We talk about the range cattle, still going through here when the first settlers came; the cattle and sheep wars, when Tom Horn terrorized western Nebraska as well as Wyoming; the coming of the railroad; and the beginning of this town. We are all bothered by the fact that soon these stories are going to be forgotten, and if they are not written down, one primary source of the history of the West will be lost. These people, along with their descendants, make up the bulk of our community.

Next are the German-Russian farmers, who were attracted to our area in large numbers by the kind of agriculture with which they were familiar — the cultivation of sugar beets. They progressed from hired-hand labor to tenant farming. Now they are the owners and operators of the rich farms surrounding our town, where many crops besides sugar beets are grown. Books on the latest agricultural methods are useful to them, but in many cases the experiments arc done here and the books are written after the farming improvements have been adopted by the farmers. The library has a deeper obligation to these people than furnishing the latest books on their business, and it is an obligation we neglected thirty years ago.

Today we have books in German, which are attractive to the older people as well as to the high school students learning German under the new science-propelled program. But we should have had these books for their pleasure years ago. Now many of their colorful Old World customs have been lost, and the best we can do is to suggest to them books for the complete integration of their culture with ours.

Our Spanish-Americans fare slightly better, only because they are more recent arrivals, and we accept them as a different but valuable contribution to our community. We attend their Mexican dinners and watch their folk dances with enjoyment. We have Spanish books for their older readers; two of their girls work at our library; and we are aware that their soft, south-of-theborder culture warms our sterner northern reality.

We are especially fond of Francisco, who came to this country when he was twelve from a rural area of Mexico, He had never been to school. By the time he was seventeen he bad completed grade school and now, two years later, he is finishing high school and taking some courses in college at the same time. He endeared himself to us by coming especially to ask for instruction in the use of the library. It was impossible to fit the orientation course in college into his busy schedule, so we gave him private instruction, which he puts to very good use. He is self-reliant and rarely has to appeal to us for help in finding material for his needs. He is losing some of his accent now, but I am sure that he will always retain his gentle, polite manner of speaking and that the sparkle in his dark eyes is here to stay. We look forward to the day when he can read for fun. He is so busy studying now that he has little time for anything else, but maybe next summer. . . .
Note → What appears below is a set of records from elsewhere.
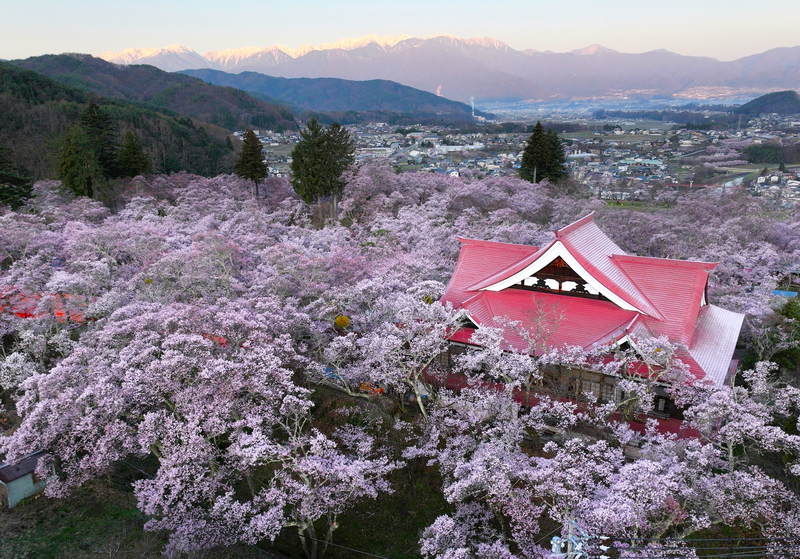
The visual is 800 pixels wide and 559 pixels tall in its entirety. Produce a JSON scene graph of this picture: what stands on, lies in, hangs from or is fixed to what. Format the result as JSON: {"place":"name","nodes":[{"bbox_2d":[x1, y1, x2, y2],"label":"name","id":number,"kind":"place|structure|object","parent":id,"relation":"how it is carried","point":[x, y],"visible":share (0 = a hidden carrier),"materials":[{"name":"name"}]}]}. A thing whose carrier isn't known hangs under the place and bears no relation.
{"place":"outdoors","nodes":[
{"label":"outdoors","id":0,"kind":"place"},
{"bbox_2d":[0,449,57,507],"label":"shed","id":1,"kind":"structure","parent":0,"point":[10,484],"materials":[{"name":"grey"}]},
{"bbox_2d":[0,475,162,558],"label":"grass","id":2,"kind":"structure","parent":0,"point":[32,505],"materials":[{"name":"green plant"}]},
{"bbox_2d":[0,53,289,184],"label":"forested hill","id":3,"kind":"structure","parent":0,"point":[230,147],"materials":[{"name":"green plant"}]},
{"bbox_2d":[82,101,117,176],"label":"conifer tree","id":4,"kind":"object","parent":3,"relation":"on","point":[90,107],"visible":0.67,"materials":[{"name":"green plant"}]},
{"bbox_2d":[116,130,151,176],"label":"conifer tree","id":5,"kind":"object","parent":3,"relation":"on","point":[132,147],"visible":0.84,"materials":[{"name":"green plant"}]},
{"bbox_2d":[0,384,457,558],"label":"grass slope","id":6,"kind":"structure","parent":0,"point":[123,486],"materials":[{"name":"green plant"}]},
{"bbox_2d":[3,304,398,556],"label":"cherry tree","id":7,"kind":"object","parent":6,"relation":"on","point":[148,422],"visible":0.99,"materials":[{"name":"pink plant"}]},
{"bbox_2d":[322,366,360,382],"label":"blue tarp","id":8,"kind":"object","parent":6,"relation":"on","point":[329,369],"visible":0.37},
{"bbox_2d":[317,284,460,417],"label":"cherry tree","id":9,"kind":"object","parent":6,"relation":"on","point":[441,325],"visible":0.85,"materials":[{"name":"pink plant"}]},
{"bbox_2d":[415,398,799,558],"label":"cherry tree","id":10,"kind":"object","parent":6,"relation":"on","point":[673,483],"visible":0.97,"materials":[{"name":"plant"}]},
{"bbox_2d":[170,67,485,122],"label":"hill","id":11,"kind":"structure","parent":0,"point":[375,91],"materials":[{"name":"plant"}]},
{"bbox_2d":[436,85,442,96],"label":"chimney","id":12,"kind":"object","parent":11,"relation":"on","point":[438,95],"visible":0.62,"materials":[{"name":"white"}]},
{"bbox_2d":[0,0,799,63],"label":"sky","id":13,"kind":"structure","parent":0,"point":[47,2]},
{"bbox_2d":[105,34,799,104],"label":"mountain range","id":14,"kind":"structure","parent":0,"point":[683,85],"materials":[{"name":"stone"}]},
{"bbox_2d":[239,107,798,208],"label":"valley","id":15,"kind":"structure","parent":0,"point":[783,133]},
{"bbox_2d":[469,96,475,117],"label":"tower","id":16,"kind":"structure","parent":15,"relation":"on","point":[472,106],"materials":[{"name":"white"}]},
{"bbox_2d":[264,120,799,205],"label":"houses","id":17,"kind":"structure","parent":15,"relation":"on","point":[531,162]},
{"bbox_2d":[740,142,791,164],"label":"tree cluster","id":18,"kind":"object","parent":15,"relation":"on","point":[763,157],"visible":0.82,"materials":[{"name":"green plant"}]},
{"bbox_2d":[425,213,747,429],"label":"temple building","id":19,"kind":"structure","parent":0,"point":[499,245],"materials":[{"name":"red metal"}]},
{"bbox_2d":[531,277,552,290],"label":"carved ornament","id":20,"kind":"object","parent":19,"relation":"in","point":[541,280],"visible":0.65,"materials":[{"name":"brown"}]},
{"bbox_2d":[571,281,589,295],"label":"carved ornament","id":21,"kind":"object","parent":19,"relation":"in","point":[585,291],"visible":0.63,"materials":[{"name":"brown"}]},
{"bbox_2d":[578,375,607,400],"label":"window","id":22,"kind":"structure","parent":19,"relation":"in","point":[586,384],"materials":[{"name":"brown wood"}]},
{"bbox_2d":[717,173,751,188],"label":"river","id":23,"kind":"structure","parent":0,"point":[728,184],"materials":[{"name":"liquid"}]},
{"bbox_2d":[735,90,799,116],"label":"hill","id":24,"kind":"structure","parent":0,"point":[758,103],"materials":[{"name":"green plant"}]},
{"label":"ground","id":25,"kind":"structure","parent":0},
{"bbox_2d":[0,145,33,209],"label":"evergreen tree","id":26,"kind":"object","parent":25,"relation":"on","point":[5,179],"visible":0.94,"materials":[{"name":"plant"}]},
{"bbox_2d":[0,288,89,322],"label":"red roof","id":27,"kind":"structure","parent":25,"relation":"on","point":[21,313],"materials":[{"name":"red"}]},
{"bbox_2d":[58,125,100,197],"label":"conifer tree","id":28,"kind":"object","parent":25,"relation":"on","point":[76,158],"visible":0.9,"materials":[{"name":"plant"}]},
{"bbox_2d":[234,129,268,195],"label":"conifer tree","id":29,"kind":"object","parent":25,"relation":"on","point":[247,154],"visible":0.97,"materials":[{"name":"green plant"}]},
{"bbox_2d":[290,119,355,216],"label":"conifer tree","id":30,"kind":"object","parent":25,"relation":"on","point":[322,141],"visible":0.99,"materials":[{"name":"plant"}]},
{"bbox_2d":[334,314,349,328],"label":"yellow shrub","id":31,"kind":"object","parent":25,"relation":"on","point":[340,318],"visible":0.9,"materials":[{"name":"plant"}]},
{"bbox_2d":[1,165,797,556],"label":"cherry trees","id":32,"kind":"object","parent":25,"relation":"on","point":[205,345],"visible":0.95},
{"bbox_2d":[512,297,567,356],"label":"bare tree","id":33,"kind":"object","parent":25,"relation":"on","point":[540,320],"visible":0.83,"materials":[{"name":"plant"}]},
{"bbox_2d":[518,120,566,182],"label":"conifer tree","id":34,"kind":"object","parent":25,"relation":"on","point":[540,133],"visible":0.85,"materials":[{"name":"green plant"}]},
{"bbox_2d":[548,519,609,558],"label":"utility pole","id":35,"kind":"object","parent":25,"relation":"on","point":[556,539],"visible":0.94,"materials":[{"name":"grey concrete"}]},
{"bbox_2d":[592,534,799,558],"label":"power line","id":36,"kind":"object","parent":35,"relation":"attached to","point":[652,558],"visible":0.92,"materials":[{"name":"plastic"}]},
{"bbox_2d":[604,333,687,422],"label":"cherry tree","id":37,"kind":"object","parent":25,"relation":"on","point":[630,385],"visible":0.87,"materials":[{"name":"pink plant"}]},
{"bbox_2d":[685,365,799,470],"label":"cherry tree","id":38,"kind":"object","parent":25,"relation":"on","point":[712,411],"visible":0.93,"materials":[{"name":"pink plant"}]},
{"bbox_2d":[768,299,799,370],"label":"green tree","id":39,"kind":"object","parent":25,"relation":"on","point":[787,315],"visible":0.78,"materials":[{"name":"green plant"}]},
{"bbox_2d":[773,289,797,297],"label":"blue tarp","id":40,"kind":"object","parent":25,"relation":"on","point":[792,293],"visible":0.62,"materials":[{"name":"blue plastic"}]}
]}

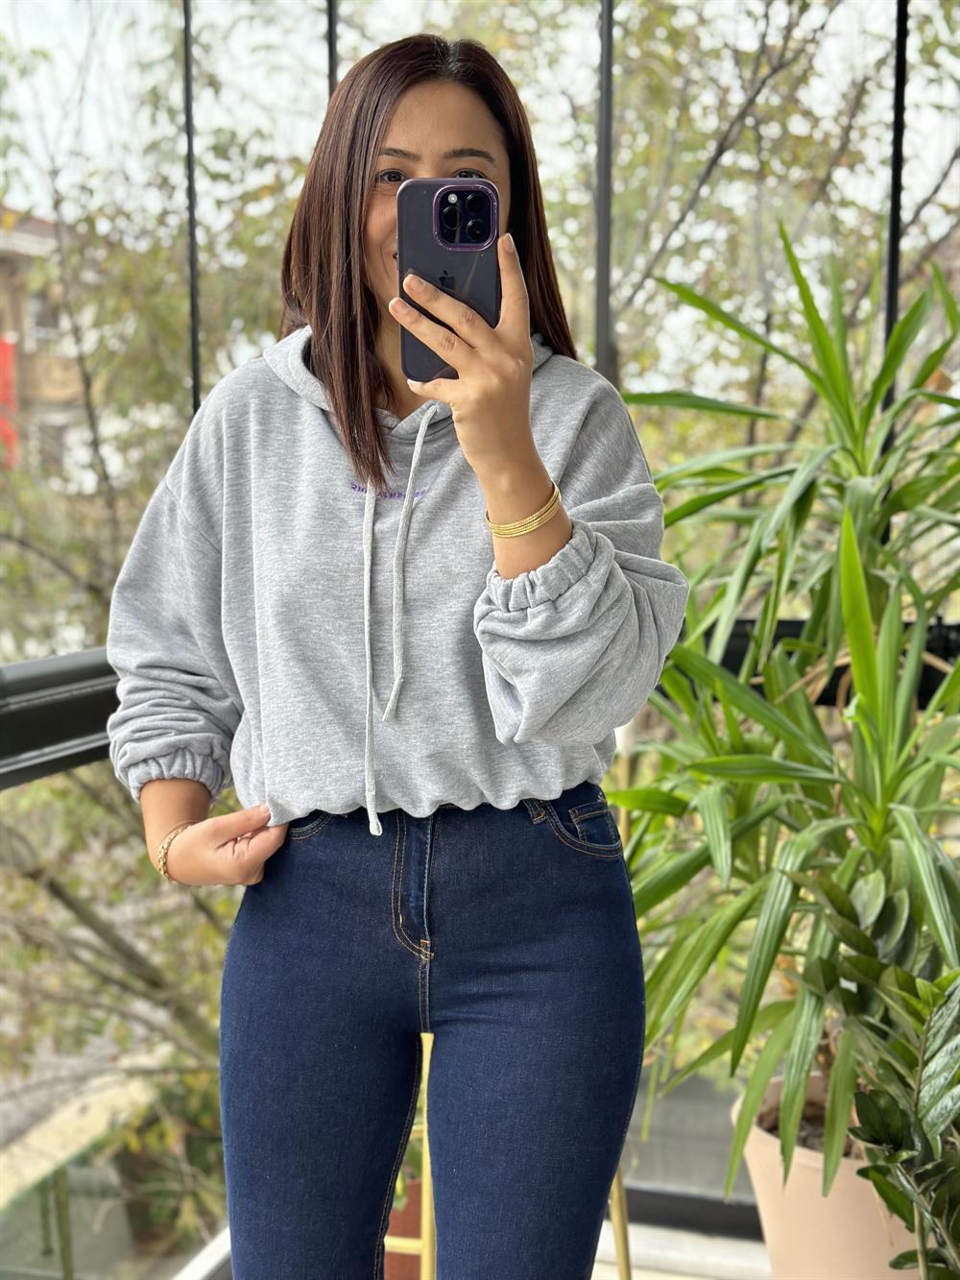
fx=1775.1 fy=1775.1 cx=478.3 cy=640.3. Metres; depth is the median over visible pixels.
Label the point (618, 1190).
stool
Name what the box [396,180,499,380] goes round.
smartphone
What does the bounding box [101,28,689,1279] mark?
woman
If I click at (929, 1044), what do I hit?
potted plant
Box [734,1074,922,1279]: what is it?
plant pot
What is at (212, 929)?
tree
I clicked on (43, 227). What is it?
building
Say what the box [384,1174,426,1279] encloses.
terracotta pot
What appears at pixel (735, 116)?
tree
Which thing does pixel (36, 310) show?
window
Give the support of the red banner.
attached to the building
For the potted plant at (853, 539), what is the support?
in the plant pot at (774, 1245)
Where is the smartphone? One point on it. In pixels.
(442, 227)
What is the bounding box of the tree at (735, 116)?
[483,0,959,467]
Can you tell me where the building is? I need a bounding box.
[0,209,95,485]
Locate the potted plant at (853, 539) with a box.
[604,223,959,1210]
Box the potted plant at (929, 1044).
[787,866,959,1279]
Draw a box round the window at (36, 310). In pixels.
[27,284,63,340]
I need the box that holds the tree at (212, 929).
[0,2,303,1225]
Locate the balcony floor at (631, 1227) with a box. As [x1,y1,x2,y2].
[182,1204,765,1279]
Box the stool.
[396,1034,632,1279]
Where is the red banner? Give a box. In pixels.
[0,336,18,469]

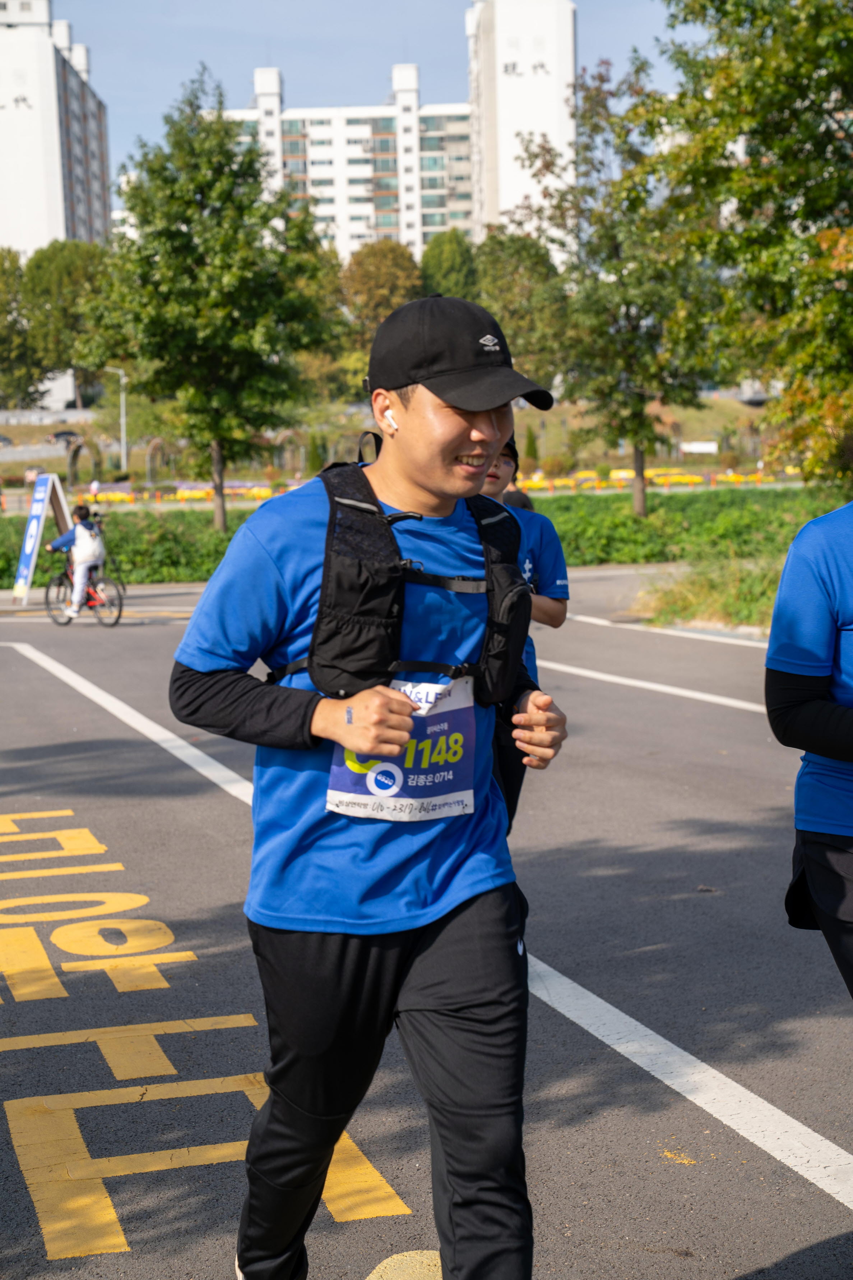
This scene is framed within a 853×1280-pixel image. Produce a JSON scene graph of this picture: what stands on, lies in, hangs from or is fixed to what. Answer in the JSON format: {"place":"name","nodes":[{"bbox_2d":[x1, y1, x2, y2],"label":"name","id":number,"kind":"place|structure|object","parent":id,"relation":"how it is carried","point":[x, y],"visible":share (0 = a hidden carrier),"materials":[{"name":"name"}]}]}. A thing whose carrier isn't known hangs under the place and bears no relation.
{"place":"outdoors","nodes":[
{"label":"outdoors","id":0,"kind":"place"},
{"bbox_2d":[0,0,111,404],"label":"apartment building","id":1,"kind":"structure","parent":0,"point":[53,56],"materials":[{"name":"white paint"}]},
{"bbox_2d":[221,61,474,265],"label":"apartment building","id":2,"kind":"structure","parent":0,"point":[349,191],"materials":[{"name":"white paint"}]},
{"bbox_2d":[56,0,694,187],"label":"sky","id":3,"kind":"structure","parent":0,"point":[439,43],"materials":[{"name":"blue"}]},
{"bbox_2d":[0,395,781,485],"label":"slope","id":4,"kind":"structure","parent":0,"point":[747,411],"materials":[{"name":"green plant"}]},
{"bbox_2d":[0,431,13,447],"label":"car","id":5,"kind":"object","parent":4,"relation":"on","point":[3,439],"visible":0.99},
{"bbox_2d":[0,247,40,407],"label":"tree","id":6,"kind":"object","parent":4,"relation":"on","point":[3,271],"visible":0.94,"materials":[{"name":"green plant"}]},
{"bbox_2d":[48,429,80,443],"label":"car","id":7,"kind":"object","parent":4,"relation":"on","point":[70,434],"visible":0.75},
{"bbox_2d":[21,239,111,406],"label":"tree","id":8,"kind":"object","parent":4,"relation":"on","point":[48,259],"visible":0.77,"materials":[{"name":"green plant"}]},
{"bbox_2d":[65,433,103,490],"label":"arch","id":9,"kind":"structure","parent":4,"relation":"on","point":[76,452],"materials":[{"name":"brown"}]},
{"bbox_2d":[95,366,127,475],"label":"street lamp","id":10,"kind":"object","parent":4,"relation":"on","point":[123,449],"visible":0.8,"materials":[{"name":"metal"}]},
{"bbox_2d":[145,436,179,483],"label":"garden arch","id":11,"kind":"structure","parent":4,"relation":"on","point":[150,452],"materials":[{"name":"brown"}]},
{"bbox_2d":[71,479,304,504],"label":"flower bed","id":12,"kind":"object","parent":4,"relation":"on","point":[270,492],"visible":0.45,"materials":[{"name":"yellow plant"}]},
{"bbox_2d":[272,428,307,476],"label":"garden arch","id":13,"kind":"structure","parent":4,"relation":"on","point":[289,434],"materials":[{"name":"brown"}]},
{"bbox_2d":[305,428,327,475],"label":"shrub","id":14,"kind":"object","parent":4,"relation":"on","point":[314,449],"visible":0.8,"materials":[{"name":"green plant"}]},
{"bbox_2d":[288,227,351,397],"label":"tree","id":15,"kind":"object","parent":4,"relation":"on","point":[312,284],"visible":0.47,"materials":[{"name":"green plant"}]},
{"bbox_2d":[341,239,422,353],"label":"tree","id":16,"kind":"object","parent":4,"relation":"on","point":[396,284],"visible":0.72,"materials":[{"name":"plant"}]},
{"bbox_2d":[418,226,477,300],"label":"tree","id":17,"kind":"object","parent":4,"relation":"on","point":[446,269],"visible":0.58,"materials":[{"name":"green plant"}]},
{"bbox_2d":[470,227,569,385],"label":"tree","id":18,"kind":"object","parent":4,"relation":"on","point":[503,316],"visible":0.74,"materials":[{"name":"green plant"}]},
{"bbox_2d":[522,424,539,466],"label":"shrub","id":19,"kind":"object","parent":4,"relation":"on","point":[531,447],"visible":0.88,"materials":[{"name":"green plant"}]},
{"bbox_2d":[503,466,799,492],"label":"flower bed","id":20,"kind":"object","parent":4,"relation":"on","point":[623,474],"visible":0.46,"materials":[{"name":"yellow plant"}]},
{"bbox_2d":[680,440,719,454],"label":"sign","id":21,"kind":"object","parent":4,"relation":"on","point":[712,449],"visible":0.91,"materials":[{"name":"white"}]},
{"bbox_2d":[0,588,852,1279],"label":"road","id":22,"kind":"structure","parent":0,"point":[155,1173],"materials":[{"name":"grey asphalt"}]},
{"bbox_2d":[12,470,72,602],"label":"sign board","id":23,"kind":"object","parent":22,"relation":"on","point":[36,529],"visible":0.87,"materials":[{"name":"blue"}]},
{"bbox_2d":[44,553,125,627],"label":"bicycle","id":24,"kind":"object","parent":22,"relation":"on","point":[120,604],"visible":0.61,"materials":[{"name":"metal"}]},
{"bbox_2d":[46,502,106,614],"label":"person","id":25,"kind":"object","parent":24,"relation":"on","point":[85,539],"visible":0.89},
{"bbox_2d":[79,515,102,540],"label":"backpack","id":26,"kind":"object","parent":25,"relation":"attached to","point":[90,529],"visible":0.59,"materials":[{"name":"white fabric"}]},
{"bbox_2d":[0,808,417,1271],"label":"road marking","id":27,"kind":"object","parent":22,"relation":"on","point":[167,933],"visible":0.96,"materials":[{"name":"yellow paint"}]},
{"bbox_2d":[168,295,572,1279],"label":"man","id":28,"kind":"object","parent":22,"relation":"on","point":[456,417],"visible":0.99},
{"bbox_2d":[383,408,398,429],"label":"earbud","id":29,"kind":"object","parent":28,"relation":"in","point":[389,414],"visible":0.4,"materials":[{"name":"white plastic"}]},
{"bbox_2d":[263,457,531,698],"label":"backpack","id":30,"kind":"object","parent":28,"relation":"on","point":[332,497],"visible":0.71,"materials":[{"name":"black fabric"}]},
{"bbox_2d":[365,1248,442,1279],"label":"marking","id":31,"kind":"object","parent":22,"relation":"on","point":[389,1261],"visible":0.76,"materials":[{"name":"yellow paint"}]},
{"bbox_2d":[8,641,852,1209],"label":"road line","id":32,"kind":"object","parent":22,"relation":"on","point":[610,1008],"visible":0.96,"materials":[{"name":"white paint"}]},
{"bbox_2d":[479,433,572,834],"label":"person","id":33,"kind":"object","parent":22,"relation":"on","point":[556,617],"visible":0.23},
{"bbox_2d":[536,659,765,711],"label":"road line","id":34,"kind":"object","parent":22,"relation":"on","point":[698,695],"visible":0.66,"materials":[{"name":"white paint"}]},
{"bbox_2d":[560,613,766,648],"label":"road line","id":35,"kind":"object","parent":22,"relation":"on","point":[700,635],"visible":0.74,"materials":[{"name":"white paint"}]},
{"bbox_2d":[766,493,852,993],"label":"person","id":36,"kind":"object","parent":22,"relation":"on","point":[795,682],"visible":0.99},
{"bbox_2d":[466,0,577,252],"label":"tower building","id":37,"kind":"structure","parent":0,"point":[548,66],"materials":[{"name":"white paint"}]},
{"label":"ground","id":38,"kind":"structure","parent":0},
{"bbox_2d":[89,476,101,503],"label":"person","id":39,"kind":"object","parent":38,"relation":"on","point":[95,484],"visible":0.84},
{"bbox_2d":[0,483,852,588],"label":"hedge","id":40,"kind":"object","parent":38,"relation":"on","point":[220,539],"visible":0.49,"materials":[{"name":"green plant"}]},
{"bbox_2d":[80,66,334,533],"label":"tree","id":41,"kind":"object","parent":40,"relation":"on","point":[195,204],"visible":0.99,"materials":[{"name":"green plant"}]},
{"bbox_2d":[510,53,719,515],"label":"tree","id":42,"kind":"object","parent":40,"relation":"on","point":[618,249],"visible":0.97,"materials":[{"name":"green plant"}]},
{"bbox_2d":[651,0,852,494],"label":"tree","id":43,"kind":"object","parent":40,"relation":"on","point":[807,219],"visible":0.99,"materials":[{"name":"green plant"}]},
{"bbox_2d":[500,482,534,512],"label":"person","id":44,"kind":"object","parent":38,"relation":"on","point":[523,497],"visible":0.16},
{"bbox_2d":[633,553,787,632],"label":"grass patch","id":45,"kind":"object","parent":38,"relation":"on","point":[717,599],"visible":0.42,"materials":[{"name":"plant"}]}
]}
Our other large group of citizens were really here before anyone else. The Pine Ridge Reservation is only 150 miles from our town, so we have many transient Sioux Indians as well as permanent residents who have found a place in this community. We are pleased at the success of their children in our schools, and we are happy when Mr. King, the president of the Platte Valley Indian Council, comes in to read the new books about his people. He uses the legends and stories in some of our collections to refresh his memory for the talks he gives each time the council dances. Everyone enjoys these dances, spectators and dancers alike, and we are happy when it is time for the round dance or the “rabbit dance,” when nonIndians are invited to share in the fun.

These are the people who have made our community. They are the people who run our businesses, our farms, and our town. They are the teachers and the students in our schools, the members of our churches and clubs. They are the people who have worked with me to help the library progress.